“I’ll stay,” I said. “Just for tonight.”
The prince nodded, wringing his hands, gaze twitching around like his room was suddenly a foreign country. “You can have the bed, of course.”
“Can we skip the part where I pretend to offer to sleep on the floor out of politeness?” I said, and when he chuckled softly, I waved for him to turn around while I shed the outer layer of my dress.
“I wouldn’t make you sleep on the floor,” he said with his back to me.
When I slipped onto the bed, I practically melted into it. “This is like Heaven,” I said. “How do you ever get out of bed?”
The prince glanced over his shoulder, turning fully around when he saw I was already under the covers. “The constant fear that I’m going to be murdered in my sleep is pretty motivating.”
“Well, if someone comes to kill you tonight, you’re on your own,” I said.
Something shifted in my discarded dress on the floor and I remembered the duck in my pocket.
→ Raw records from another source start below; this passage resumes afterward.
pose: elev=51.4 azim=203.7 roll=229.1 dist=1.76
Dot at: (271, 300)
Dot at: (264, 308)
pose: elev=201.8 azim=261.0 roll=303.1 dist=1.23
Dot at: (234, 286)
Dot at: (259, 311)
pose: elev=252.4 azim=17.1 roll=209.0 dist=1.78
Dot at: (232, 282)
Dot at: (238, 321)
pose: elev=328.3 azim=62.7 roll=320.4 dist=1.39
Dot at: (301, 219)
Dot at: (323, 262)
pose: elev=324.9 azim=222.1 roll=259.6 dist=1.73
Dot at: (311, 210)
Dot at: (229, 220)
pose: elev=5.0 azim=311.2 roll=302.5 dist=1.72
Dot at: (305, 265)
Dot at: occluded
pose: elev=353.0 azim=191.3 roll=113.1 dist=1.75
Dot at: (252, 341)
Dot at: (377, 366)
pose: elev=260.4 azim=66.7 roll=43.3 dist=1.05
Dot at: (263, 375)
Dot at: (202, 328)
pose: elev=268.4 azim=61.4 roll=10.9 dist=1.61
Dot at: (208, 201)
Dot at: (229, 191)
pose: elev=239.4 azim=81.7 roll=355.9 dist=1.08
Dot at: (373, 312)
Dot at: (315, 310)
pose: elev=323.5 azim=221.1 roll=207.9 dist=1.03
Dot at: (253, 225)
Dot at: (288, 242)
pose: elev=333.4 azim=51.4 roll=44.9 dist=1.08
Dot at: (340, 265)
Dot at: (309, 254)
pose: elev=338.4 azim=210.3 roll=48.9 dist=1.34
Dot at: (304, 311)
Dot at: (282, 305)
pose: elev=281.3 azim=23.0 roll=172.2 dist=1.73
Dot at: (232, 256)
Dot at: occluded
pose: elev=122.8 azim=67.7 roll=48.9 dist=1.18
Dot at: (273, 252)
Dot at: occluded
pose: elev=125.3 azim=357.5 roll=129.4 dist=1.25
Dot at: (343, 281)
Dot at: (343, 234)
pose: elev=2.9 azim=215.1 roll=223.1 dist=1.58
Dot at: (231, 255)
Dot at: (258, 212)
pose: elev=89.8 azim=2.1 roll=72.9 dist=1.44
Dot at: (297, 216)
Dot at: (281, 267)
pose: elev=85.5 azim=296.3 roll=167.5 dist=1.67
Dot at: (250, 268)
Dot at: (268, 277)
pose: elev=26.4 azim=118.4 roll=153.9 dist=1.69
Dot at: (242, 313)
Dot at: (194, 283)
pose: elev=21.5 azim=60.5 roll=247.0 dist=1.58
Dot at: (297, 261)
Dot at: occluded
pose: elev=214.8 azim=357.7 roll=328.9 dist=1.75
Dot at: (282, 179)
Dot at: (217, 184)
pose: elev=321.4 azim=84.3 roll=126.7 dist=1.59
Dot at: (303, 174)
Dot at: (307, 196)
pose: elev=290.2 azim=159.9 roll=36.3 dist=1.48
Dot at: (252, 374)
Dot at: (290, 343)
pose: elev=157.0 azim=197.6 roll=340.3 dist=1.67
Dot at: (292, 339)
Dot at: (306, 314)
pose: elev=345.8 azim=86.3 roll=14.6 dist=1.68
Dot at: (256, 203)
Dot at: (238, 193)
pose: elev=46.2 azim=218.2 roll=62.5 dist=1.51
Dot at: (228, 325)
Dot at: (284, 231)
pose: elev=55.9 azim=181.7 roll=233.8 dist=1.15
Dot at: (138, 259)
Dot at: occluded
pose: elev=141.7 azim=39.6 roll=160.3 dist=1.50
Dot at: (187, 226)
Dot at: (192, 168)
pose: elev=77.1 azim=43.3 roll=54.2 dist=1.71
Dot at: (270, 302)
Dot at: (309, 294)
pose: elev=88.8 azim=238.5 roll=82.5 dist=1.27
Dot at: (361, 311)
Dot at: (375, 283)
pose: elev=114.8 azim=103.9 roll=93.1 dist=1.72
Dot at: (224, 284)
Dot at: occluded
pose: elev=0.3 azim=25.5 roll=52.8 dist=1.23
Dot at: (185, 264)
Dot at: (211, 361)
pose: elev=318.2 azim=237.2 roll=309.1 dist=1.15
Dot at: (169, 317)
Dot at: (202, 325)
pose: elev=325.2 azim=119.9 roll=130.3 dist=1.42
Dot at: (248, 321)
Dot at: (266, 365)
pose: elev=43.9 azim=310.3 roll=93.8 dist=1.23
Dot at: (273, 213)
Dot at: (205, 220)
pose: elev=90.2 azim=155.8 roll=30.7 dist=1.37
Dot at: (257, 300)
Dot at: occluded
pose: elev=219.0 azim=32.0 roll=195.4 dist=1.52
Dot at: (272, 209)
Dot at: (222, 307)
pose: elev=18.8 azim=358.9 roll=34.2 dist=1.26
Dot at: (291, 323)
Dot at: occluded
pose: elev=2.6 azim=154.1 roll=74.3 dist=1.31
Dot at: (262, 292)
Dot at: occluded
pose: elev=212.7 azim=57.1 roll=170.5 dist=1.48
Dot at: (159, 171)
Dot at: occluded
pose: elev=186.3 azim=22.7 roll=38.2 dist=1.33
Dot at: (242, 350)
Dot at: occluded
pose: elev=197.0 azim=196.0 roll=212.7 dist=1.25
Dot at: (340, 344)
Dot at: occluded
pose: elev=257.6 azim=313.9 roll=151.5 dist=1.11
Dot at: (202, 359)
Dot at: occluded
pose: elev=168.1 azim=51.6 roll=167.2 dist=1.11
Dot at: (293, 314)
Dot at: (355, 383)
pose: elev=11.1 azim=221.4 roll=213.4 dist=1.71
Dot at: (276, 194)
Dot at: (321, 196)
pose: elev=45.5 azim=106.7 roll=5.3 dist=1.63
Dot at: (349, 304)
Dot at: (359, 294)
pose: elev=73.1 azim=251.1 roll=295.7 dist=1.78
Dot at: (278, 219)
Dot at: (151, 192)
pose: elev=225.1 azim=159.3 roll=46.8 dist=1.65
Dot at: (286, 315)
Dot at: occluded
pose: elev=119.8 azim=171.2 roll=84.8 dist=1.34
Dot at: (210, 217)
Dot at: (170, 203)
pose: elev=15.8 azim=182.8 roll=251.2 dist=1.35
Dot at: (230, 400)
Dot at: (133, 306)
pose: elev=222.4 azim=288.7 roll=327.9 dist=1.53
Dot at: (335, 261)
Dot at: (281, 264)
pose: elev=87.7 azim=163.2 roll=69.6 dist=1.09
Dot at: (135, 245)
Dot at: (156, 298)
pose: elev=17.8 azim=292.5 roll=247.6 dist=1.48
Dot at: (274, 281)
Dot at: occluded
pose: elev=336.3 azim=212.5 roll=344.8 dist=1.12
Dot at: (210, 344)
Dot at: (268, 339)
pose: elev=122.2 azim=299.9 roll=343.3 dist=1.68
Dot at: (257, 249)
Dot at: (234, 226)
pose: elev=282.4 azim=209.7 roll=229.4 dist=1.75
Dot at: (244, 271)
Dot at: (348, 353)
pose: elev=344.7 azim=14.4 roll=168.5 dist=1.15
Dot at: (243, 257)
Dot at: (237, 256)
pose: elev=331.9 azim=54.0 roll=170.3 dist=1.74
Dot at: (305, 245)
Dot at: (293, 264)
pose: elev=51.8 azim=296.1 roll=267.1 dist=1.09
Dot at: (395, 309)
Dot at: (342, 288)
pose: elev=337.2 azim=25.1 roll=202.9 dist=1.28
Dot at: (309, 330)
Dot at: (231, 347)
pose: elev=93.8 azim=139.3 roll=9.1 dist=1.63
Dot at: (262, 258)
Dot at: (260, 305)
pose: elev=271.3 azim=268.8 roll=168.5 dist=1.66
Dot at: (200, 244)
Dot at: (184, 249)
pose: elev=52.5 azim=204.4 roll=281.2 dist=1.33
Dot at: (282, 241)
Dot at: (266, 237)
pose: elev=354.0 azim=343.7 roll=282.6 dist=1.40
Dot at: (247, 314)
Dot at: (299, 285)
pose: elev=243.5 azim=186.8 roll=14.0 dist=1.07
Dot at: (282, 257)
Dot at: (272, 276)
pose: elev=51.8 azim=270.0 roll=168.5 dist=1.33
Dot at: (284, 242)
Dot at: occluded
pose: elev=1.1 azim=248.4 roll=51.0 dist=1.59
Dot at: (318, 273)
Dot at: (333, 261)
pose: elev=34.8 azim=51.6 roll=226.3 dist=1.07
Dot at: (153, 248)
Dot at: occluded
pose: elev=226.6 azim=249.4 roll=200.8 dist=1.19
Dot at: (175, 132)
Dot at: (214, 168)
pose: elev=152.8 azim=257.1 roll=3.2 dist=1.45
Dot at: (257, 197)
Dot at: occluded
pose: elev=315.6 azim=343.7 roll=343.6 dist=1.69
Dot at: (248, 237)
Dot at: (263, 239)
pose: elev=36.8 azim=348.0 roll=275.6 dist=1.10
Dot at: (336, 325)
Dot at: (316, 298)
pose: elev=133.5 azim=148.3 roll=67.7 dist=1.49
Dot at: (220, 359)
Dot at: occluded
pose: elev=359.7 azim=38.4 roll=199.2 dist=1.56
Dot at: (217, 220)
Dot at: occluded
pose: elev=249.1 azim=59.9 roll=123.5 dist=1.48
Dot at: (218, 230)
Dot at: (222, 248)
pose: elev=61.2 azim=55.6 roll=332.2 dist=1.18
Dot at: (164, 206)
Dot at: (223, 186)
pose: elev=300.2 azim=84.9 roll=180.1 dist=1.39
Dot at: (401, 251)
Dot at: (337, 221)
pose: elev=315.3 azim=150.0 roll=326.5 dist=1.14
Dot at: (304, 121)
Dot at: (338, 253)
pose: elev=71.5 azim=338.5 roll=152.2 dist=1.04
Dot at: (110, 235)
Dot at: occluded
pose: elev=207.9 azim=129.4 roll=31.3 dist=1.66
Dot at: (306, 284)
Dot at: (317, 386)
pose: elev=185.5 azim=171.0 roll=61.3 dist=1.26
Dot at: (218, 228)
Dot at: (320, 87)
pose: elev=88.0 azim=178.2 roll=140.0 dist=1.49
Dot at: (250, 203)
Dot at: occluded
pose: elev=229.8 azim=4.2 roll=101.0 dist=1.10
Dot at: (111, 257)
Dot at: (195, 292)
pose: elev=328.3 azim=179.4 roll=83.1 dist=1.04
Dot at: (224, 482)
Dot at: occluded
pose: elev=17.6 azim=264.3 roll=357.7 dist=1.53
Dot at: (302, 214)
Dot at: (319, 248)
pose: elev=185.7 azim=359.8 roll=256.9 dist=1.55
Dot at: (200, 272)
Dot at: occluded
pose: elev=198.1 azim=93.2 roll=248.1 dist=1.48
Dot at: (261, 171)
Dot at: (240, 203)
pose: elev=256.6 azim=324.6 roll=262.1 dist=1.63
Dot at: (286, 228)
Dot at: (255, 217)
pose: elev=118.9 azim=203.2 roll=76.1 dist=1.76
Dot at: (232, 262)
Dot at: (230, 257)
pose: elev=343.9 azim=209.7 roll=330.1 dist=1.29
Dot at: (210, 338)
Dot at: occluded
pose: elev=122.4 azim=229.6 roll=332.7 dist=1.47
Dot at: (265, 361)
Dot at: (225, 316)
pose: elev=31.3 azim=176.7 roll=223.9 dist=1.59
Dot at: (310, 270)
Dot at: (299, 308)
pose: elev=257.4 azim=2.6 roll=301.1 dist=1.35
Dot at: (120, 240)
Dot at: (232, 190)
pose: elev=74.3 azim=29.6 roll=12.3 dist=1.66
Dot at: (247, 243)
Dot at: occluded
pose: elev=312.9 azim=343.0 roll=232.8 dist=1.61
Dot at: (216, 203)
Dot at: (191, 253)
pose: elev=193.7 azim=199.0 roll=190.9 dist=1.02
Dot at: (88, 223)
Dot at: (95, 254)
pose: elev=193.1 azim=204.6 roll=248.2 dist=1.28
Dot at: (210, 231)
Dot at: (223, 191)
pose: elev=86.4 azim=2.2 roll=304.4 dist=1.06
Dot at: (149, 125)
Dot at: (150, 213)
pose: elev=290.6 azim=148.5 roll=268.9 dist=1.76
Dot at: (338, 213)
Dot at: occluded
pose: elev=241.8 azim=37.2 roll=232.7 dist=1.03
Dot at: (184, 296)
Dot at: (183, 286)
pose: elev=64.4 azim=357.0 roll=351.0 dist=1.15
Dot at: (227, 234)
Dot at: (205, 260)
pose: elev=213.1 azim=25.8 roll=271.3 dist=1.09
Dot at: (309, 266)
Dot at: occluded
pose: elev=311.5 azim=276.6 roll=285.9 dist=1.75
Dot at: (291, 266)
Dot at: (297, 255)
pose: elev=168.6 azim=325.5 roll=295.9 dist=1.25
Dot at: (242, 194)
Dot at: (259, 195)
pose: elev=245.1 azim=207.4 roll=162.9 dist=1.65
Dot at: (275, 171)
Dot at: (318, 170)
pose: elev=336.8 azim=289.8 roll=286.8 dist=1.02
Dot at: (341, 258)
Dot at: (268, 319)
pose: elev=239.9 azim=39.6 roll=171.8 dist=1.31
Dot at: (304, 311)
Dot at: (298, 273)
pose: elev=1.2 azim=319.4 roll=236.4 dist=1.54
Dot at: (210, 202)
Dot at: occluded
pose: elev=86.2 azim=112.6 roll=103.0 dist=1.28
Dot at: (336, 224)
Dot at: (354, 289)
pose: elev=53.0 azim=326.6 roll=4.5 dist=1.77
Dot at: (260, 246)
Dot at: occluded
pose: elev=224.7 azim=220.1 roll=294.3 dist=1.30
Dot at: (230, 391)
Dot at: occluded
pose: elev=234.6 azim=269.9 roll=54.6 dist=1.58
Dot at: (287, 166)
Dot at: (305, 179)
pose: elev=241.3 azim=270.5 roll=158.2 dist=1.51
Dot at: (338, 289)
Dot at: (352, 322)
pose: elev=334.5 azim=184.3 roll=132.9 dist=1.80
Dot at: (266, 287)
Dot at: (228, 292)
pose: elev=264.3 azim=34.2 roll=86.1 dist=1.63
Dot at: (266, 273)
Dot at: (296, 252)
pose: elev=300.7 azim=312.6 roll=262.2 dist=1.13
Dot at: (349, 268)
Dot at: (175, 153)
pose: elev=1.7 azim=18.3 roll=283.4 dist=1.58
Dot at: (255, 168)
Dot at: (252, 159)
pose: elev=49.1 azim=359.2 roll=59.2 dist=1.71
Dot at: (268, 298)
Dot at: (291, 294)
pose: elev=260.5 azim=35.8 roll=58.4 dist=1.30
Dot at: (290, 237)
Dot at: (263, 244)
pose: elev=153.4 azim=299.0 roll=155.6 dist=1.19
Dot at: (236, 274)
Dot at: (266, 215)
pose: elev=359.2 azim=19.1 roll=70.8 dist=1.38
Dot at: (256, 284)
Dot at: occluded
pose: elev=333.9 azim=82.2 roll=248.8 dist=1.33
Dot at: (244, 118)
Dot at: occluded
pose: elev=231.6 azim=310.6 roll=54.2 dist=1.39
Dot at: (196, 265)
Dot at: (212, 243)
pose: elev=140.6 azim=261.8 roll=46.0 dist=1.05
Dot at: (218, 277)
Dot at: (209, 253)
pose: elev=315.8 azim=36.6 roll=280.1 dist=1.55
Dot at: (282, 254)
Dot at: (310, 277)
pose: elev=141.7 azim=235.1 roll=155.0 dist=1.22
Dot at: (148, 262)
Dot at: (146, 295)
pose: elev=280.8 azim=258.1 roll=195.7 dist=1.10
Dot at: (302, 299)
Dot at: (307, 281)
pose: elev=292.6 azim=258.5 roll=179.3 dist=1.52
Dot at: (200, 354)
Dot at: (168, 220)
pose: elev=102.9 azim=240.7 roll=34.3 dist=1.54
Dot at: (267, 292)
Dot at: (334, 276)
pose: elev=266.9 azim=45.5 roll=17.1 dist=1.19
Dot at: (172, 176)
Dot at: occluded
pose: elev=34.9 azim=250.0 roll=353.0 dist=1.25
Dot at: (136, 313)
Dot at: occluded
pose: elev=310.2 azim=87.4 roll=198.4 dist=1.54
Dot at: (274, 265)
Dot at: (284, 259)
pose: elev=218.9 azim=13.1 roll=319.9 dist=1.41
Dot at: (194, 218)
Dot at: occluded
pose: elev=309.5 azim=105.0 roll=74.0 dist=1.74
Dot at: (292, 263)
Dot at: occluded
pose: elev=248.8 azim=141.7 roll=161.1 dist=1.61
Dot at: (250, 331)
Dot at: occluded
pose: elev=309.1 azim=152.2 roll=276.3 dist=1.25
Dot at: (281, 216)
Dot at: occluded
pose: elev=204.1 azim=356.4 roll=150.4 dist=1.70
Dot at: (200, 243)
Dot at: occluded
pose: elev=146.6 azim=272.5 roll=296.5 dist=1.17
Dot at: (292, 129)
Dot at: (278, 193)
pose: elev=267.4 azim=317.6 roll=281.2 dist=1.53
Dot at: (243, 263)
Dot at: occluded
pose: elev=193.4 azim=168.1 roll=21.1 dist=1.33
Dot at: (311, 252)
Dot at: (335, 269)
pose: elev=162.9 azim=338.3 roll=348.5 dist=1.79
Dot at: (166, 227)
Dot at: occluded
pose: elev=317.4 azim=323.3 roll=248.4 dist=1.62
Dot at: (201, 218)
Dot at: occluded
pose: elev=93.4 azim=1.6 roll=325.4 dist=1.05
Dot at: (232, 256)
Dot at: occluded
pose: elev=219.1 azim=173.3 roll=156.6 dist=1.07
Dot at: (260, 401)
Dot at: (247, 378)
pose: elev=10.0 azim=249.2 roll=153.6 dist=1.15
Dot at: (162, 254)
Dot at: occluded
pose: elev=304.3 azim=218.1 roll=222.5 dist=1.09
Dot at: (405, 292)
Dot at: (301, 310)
I leaned over and fished it out, setting it on top of the covers. The prince all but threw himself to the ground, reaching out a trembling finger to stroke its head.
“This is my alchemy duck,” I said. “Freshly made.”
“Youmadehim?” the prince said, cupping his hands and letting the duck hop into them. “I shouldn’t be surprised. Of course you can make ducks at will. Have you named him yet?”
I raised an eyebrow. “My brother will probably want to dissect him.”
The prince tensed, holding the bird close to his chest. “Over my dead body.” After a moment, he raised it to his face, mouth pinched in concentration. “He looks like his name is Durian,” he said at last.
“Does he smell that bad?”
“Not the smell, the color,” the prince said.
I shook my head. “You are objectively horrible at naming animals.”
“Well, what would you call him?”
I shrugged. “Lunch.”
“Fan Zilan, I will have you executed,” he said, far too sincerely.
I yawned, turning over in bed. “That’s not my name anymore,” I said. “Now, I’m the Scarlet Alchemist.”
The prince didn’t respond at first, and I let my eyes fall closed. Sleep descended over me alarmingly fast, like it had been waiting for me to lie down so it could sink its talons into me and drag me to the bottom of a dark sea.
Warm hands brushed my hair back with reverence, a finger smoothing across my jaw, the shell of my ear. But I would never know if it was really the prince or the hands of sleep. And when someone whispered,I knew you could do it, I would never know if the words were real, or just what I’d wished for years that someone would say.
CHAPTER NINETEEN
I threw open the door to my cousins’ room and tripped straight over Wenshu, tumbling inside. He let out an indignant sound and knocked a pot of ink over his scroll, black bleeding across the floor.
“Sorry, sorry!” I said, soaking up the ink with my sleeve and quickly using alchemy to put it back in its pot as the bewildered guard appeared in the doorway behind me. Yufei, who was lying on her side in bed, raised an eyebrow and sat up.
“Zilan,” Wenshu said warningly, frowning at his ruined scroll.
“Please don’t murder me,” I said. “Last night, I was—”
“We know, a messenger came to tell us where you were,” Wenshu said. “Yufei almost stabbed him.”
Yufei shrugged. “It was too late for visitors.”
“Though he didn’t tell us what you were doing,” Wenshu said, crossing his arms. “Nothing dangerous again, I hope?”
“I passed!” I said, because if anything could distract him, it was this.